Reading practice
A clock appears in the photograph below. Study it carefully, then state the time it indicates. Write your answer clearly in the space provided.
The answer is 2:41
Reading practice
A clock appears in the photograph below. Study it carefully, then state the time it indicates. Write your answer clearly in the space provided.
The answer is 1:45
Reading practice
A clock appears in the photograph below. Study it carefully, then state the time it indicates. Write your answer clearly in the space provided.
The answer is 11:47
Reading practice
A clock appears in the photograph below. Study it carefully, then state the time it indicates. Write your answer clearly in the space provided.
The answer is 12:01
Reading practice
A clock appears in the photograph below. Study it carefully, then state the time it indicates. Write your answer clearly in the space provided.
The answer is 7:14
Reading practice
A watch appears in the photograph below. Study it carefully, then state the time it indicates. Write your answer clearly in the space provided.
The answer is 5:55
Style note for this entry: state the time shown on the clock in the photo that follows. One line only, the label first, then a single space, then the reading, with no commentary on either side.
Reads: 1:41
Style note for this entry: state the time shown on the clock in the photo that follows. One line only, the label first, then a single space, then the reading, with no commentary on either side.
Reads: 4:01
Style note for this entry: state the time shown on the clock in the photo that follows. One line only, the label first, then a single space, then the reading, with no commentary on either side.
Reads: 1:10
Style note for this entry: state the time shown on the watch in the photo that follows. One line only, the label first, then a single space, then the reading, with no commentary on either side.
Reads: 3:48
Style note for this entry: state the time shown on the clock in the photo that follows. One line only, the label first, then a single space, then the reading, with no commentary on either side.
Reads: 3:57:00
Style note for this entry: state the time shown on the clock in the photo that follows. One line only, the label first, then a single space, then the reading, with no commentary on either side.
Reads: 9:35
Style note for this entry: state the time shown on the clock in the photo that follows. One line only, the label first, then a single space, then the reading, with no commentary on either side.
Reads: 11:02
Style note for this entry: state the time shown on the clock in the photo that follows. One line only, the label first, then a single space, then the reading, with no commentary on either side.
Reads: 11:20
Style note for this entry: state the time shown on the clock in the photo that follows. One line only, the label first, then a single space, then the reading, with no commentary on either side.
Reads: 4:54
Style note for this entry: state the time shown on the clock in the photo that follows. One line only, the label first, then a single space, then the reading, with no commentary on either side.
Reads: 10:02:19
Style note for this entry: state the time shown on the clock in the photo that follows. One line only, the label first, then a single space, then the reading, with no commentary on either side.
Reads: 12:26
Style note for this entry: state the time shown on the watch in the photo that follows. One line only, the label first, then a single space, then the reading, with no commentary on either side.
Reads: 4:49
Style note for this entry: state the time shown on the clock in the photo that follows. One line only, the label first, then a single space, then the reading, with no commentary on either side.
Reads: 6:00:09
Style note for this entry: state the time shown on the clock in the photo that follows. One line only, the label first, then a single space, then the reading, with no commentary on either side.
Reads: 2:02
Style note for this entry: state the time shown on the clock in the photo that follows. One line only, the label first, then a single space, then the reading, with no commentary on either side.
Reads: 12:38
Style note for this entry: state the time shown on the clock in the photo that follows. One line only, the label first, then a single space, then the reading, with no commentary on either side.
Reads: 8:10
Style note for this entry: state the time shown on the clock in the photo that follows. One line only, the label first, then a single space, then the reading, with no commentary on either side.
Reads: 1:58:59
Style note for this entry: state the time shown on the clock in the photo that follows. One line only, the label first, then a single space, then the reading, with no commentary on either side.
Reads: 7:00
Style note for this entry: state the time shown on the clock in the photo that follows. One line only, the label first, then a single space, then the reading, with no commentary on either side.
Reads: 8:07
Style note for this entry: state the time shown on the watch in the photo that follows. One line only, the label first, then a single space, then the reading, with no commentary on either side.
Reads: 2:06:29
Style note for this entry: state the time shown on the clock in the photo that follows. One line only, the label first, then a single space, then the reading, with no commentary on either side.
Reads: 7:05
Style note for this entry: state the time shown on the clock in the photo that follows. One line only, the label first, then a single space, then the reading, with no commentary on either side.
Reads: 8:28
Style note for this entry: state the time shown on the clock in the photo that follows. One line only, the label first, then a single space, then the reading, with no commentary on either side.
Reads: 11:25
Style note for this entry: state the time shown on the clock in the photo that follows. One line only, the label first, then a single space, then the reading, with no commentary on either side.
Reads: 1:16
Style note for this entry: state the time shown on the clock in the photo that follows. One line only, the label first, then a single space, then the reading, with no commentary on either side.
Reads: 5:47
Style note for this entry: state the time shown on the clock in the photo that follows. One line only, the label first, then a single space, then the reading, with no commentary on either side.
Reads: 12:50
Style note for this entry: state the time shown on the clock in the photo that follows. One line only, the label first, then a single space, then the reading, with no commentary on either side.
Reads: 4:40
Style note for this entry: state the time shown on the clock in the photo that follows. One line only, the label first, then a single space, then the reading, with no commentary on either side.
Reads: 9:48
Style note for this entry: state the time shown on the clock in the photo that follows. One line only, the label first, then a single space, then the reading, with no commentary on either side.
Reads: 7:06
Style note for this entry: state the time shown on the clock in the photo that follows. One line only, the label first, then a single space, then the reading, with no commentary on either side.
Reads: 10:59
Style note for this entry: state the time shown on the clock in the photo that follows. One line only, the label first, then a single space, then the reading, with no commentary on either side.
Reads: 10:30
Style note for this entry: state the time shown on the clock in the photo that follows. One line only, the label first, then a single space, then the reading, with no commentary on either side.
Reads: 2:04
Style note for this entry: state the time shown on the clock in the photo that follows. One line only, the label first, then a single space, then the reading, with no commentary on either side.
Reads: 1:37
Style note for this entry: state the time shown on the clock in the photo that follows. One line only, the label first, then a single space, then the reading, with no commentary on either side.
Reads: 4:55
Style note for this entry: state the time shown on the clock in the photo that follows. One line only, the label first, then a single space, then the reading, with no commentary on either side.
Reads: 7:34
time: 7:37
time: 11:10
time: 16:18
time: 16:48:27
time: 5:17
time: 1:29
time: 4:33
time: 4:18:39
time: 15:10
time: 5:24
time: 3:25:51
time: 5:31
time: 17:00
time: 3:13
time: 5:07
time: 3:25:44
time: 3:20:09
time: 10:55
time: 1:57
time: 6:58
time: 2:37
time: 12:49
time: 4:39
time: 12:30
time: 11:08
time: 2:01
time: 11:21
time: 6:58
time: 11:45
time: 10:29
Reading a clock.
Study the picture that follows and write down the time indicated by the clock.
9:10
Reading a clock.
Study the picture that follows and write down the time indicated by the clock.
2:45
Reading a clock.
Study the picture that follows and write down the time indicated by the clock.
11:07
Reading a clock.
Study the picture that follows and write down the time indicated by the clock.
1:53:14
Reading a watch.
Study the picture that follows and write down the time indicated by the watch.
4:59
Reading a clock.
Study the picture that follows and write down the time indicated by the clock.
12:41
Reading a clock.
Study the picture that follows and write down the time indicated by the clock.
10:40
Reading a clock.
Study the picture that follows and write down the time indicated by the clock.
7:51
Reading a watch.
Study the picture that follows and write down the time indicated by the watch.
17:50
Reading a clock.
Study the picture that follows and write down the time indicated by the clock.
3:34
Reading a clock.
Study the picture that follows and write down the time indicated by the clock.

Exercise brief: Present the listing above as a Markdown table with the columns Row and Line, numbering each line in order and leaving out blank lines.

Solved exercise:
| Row | Line |
|---|---|
| 1 | Reading practice |
| 2 | A clock appears in the photograph below. Study it carefully, then state the time it indicates. Write your answer clearly in the space provided. |
| 3 | The answer is 2:41 |
| 4 | Reading practice |
| 5 | A clock appears in the photograph below. Study it carefully, then state the time it indicates. Write your answer clearly in the space provided. |
| 6 | The answer is 1:45 |
| 7 | Reading practice |
| 8 | A clock appears in the photograph below. Study it carefully, then state the time it indicates. Write your answer clearly in the space provided. |
| 9 | The answer is 11:47 |
| 10 | Reading practice |
| 11 | A clock appears in the photograph below. Study it carefully, then state the time it indicates. Write your answer clearly in the space provided. |
| 12 | The answer is 12:01 |
| 13 | Reading practice |
| 14 | A clock appears in the photograph below. Study it carefully, then state the time it indicates. Write your answer clearly in the space provided. |
| 15 | The answer is 7:14 |
| 16 | Reading practice |
| 17 | A watch appears in the photograph below. Study it carefully, then state the time it indicates. Write your answer clearly in the space provided. |
| 18 | The answer is 5:55 |
| 19 | Style note for this entry: state the time shown on the clock in the photo that follows. One line only, the label first, then a single space, then the reading, with no commentary on either side. |
| 20 | Reads: 1:41 |
| 21 | Style note for this entry: state the time shown on the clock in the photo that follows. One line only, the label first, then a single space, then the reading, with no commentary on either side. |
| 22 | Reads: 4:01 |
| 23 | Style note for this entry: state the time shown on the clock in the photo that follows. One line only, the label first, then a single space, then the reading, with no commentary on either side. |
| 24 | Reads: 1:10 |
| 25 | Style note for this entry: state the time shown on the watch in the photo that follows. One line only, the label first, then a single space, then the reading, with no commentary on either side. |
| 26 | Reads: 3:48 |
| 27 | Style note for this entry: state the time shown on the clock in the photo that follows. One line only, the label first, then a single space, then the reading, with no commentary on either side. |
| 28 | Reads: 3:57:00 |
| 29 | Style note for this entry: state the time shown on the clock in the photo that follows. One line only, the label first, then a single space, then the reading, with no commentary on either side. |
| 30 | Reads: 9:35 |
| 31 | Style note for this entry: state the time shown on the clock in the photo that follows. One line only, the label first, then a single space, then the reading, with no commentary on either side. |
| 32 | Reads: 11:02 |
| 33 | Style note for this entry: state the time shown on the clock in the photo that follows. One line only, the label first, then a single space, then the reading, with no commentary on either side. |
| 34 | Reads: 11:20 |
| 35 | Style note for this entry: state the time shown on the clock in the photo that follows. One line only, the label first, then a single space, then the reading, with no commentary on either side. |
| 36 | Reads: 4:54 |
| 37 | Style note for this entry: state the time shown on the clock in the photo that follows. One line only, the label first, then a single space, then the reading, with no commentary on either side. |
| 38 | Reads: 10:02:19 |
| 39 | Style note for this entry: state the time shown on the clock in the photo that follows. One line only, the label first, then a single space, then the reading, with no commentary on either side. |
| 40 | Reads: 12:26 |
| 41 | Style note for this entry: state the time shown on the watch in the photo that follows. One line only, the label first, then a single space, then the reading, with no commentary on either side. |
| 42 | Reads: 4:49 |
| 43 | Style note for this entry: state the time shown on the clock in the photo that follows. One line only, the label first, then a single space, then the reading, with no commentary on either side. |
| 44 | Reads: 6:00:09 |
| 45 | Style note for this entry: state the time shown on the clock in the photo that follows. One line only, the label first, then a single space, then the reading, with no commentary on either side. |
| 46 | Reads: 2:02 |
| 47 | Style note for this entry: state the time shown on the clock in the photo that follows. One line only, the label first, then a single space, then the reading, with no commentary on either side. |
| 48 | Reads: 12:38 |
| 49 | Style note for this entry: state the time shown on the clock in the photo that follows. One line only, the label first, then a single space, then the reading, with no commentary on either side. |
| 50 | Reads: 8:10 |
| 51 | Style note for this entry: state the time shown on the clock in the photo that follows. One line only, the label first, then a single space, then the reading, with no commentary on either side. |
| 52 | Reads: 1:58:59 |
| 53 | Style note for this entry: state the time shown on the clock in the photo that follows. One line only, the label first, then a single space, then the reading, with no commentary on either side. |
| 54 | Reads: 7:00 |
| 55 | Style note for this entry: state the time shown on the clock in the photo that follows. One line only, the label first, then a single space, then the reading, with no commentary on either side. |
| 56 | Reads: 8:07 |
| 57 | Style note for this entry: state the time shown on the watch in the photo that follows. One line only, the label first, then a single space, then the reading, with no commentary on either side. |
| 58 | Reads: 2:06:29 |
| 59 | Style note for this entry: state the time shown on the clock in the photo that follows. One line only, the label first, then a single space, then the reading, with no commentary on either side. |
| 60 | Reads: 7:05 |
| 61 | Style note for this entry: state the time shown on the clock in the photo that follows. One line only, the label first, then a single space, then the reading, with no commentary on either side. |
| 62 | Reads: 8:28 |
| 63 | Style note for this entry: state the time shown on the clock in the photo that follows. One line only, the label first, then a single space, then the reading, with no commentary on either side. |
| 64 | Reads: 11:25 |
| 65 | Style note for this entry: state the time shown on the clock in the photo that follows. One line only, the label first, then a single space, then the reading, with no commentary on either side. |
| 66 | Reads: 1:16 |
| 67 | Style note for this entry: state the time shown on the clock in the photo that follows. One line only, the label first, then a single space, then the reading, with no commentary on either side. |
| 68 | Reads: 5:47 |
| 69 | Style note for this entry: state the time shown on the clock in the photo that follows. One line only, the label first, then a single space, then the reading, with no commentary on either side. |
| 70 | Reads: 12:50 |
| 71 | Style note for this entry: state the time shown on the clock in the photo that follows. One line only, the label first, then a single space, then the reading, with no commentary on either side. |
| 72 | Reads: 4:40 |
| 73 | Style note for this entry: state the time shown on the clock in the photo that follows. One line only, the label first, then a single space, then the reading, with no commentary on either side. |
| 74 | Reads: 9:48 |
| 75 | Style note for this entry: state the time shown on the clock in the photo that follows. One line only, the label first, then a single space, then the reading, with no commentary on either side. |
| 76 | Reads: 7:06 |
| 77 | Style note for this entry: state the time shown on the clock in the photo that follows. One line only, the label first, then a single space, then the reading, with no commentary on either side. |
| 78 | Reads: 10:59 |
| 79 | Style note for this entry: state the time shown on the clock in the photo that follows. One line only, the label first, then a single space, then the reading, with no commentary on either side. |
| 80 | Reads: 10:30 |
| 81 | Style note for this entry: state the time shown on the clock in the photo that follows. One line only, the label first, then a single space, then the reading, with no commentary on either side. |
| 82 | Reads: 2:04 |
| 83 | Style note for this entry: state the time shown on the clock in the photo that follows. One line only, the label first, then a single space, then the reading, with no commentary on either side. |
| 84 | Reads: 1:37 |
| 85 | Style note for this entry: state the time shown on the clock in the photo that follows. One line only, the label first, then a single space, then the reading, with no commentary on either side. |
| 86 | Reads: 4:55 |
| 87 | Style note for this entry: state the time shown on the clock in the photo that follows. One line only, the label first, then a single space, then the reading, with no commentary on either side. |
| 88 | Reads: 7:34 |
| 89 | time: 7:37 |
| 90 | time: 11:10 |
| 91 | time: 16:18 |
| 92 | time: 16:48:27 |
| 93 | time: 5:17 |
| 94 | time: 1:29 |
| 95 | time: 4:33 |
| 96 | time: 4:18:39 |
| 97 | time: 15:10 |
| 98 | time: 5:24 |
| 99 | time: 3:25:51 |
| 100 | time: 5:31 |
| 101 | time: 17:00 |
| 102 | time: 3:13 |
| 103 | time: 5:07 |
| 104 | time: 3:25:44 |
| 105 | time: 3:20:09 |
| 106 | time: 10:55 |
| 107 | time: 1:57 |
| 108 | time: 6:58 |
| 109 | time: 2:37 |
| 110 | time: 12:49 |
| 111 | time: 4:39 |
| 112 | time: 12:30 |
| 113 | time: 11:08 |
| 114 | time: 2:01 |
| 115 | time: 11:21 |
| 116 | time: 6:58 |
| 117 | time: 11:45 |
| 118 | time: 10:29 |
| 119 | Reading a clock. |
| 120 | Study the picture that follows and write down the time indicated by the clock. |
| 121 | 9:10 |
| 122 | Reading a clock. |
| 123 | Study the picture that follows and write down the time indicated by the clock. |
| 124 | 2:45 |
| 125 | Reading a clock. |
| 126 | Study the picture that follows and write down the time indicated by the clock. |
| 127 | 11:07 |
| 128 | Reading a clock. |
| 129 | Study the picture that follows and write down the time indicated by the clock. |
| 130 | 1:53:14 |
| 131 | Reading a watch. |
| 132 | Study the picture that follows and write down the time indicated by the watch. |
| 133 | 4:59 |
| 134 | Reading a clock. |
| 135 | Study the picture that follows and write down the time indicated by the clock. |
| 136 | 12:41 |
| 137 | Reading a clock. |
| 138 | Study the picture that follows and write down the time indicated by the clock. |
| 139 | 10:40 |
| 140 | Reading a clock. |
| 141 | Study the picture that follows and write down the time indicated by the clock. |
| 142 | 7:51 |
| 143 | Reading a watch. |
| 144 | Study the picture that follows and write down the time indicated by the watch. |
| 145 | 17:50 |
| 146 | Reading a clock. |
| 147 | Study the picture that follows and write down the time indicated by the clock. |
| 148 | 3:34 |
| 149 | Reading a clock. |
| 150 | Study the picture that follows and write down the time indicated by the clock. |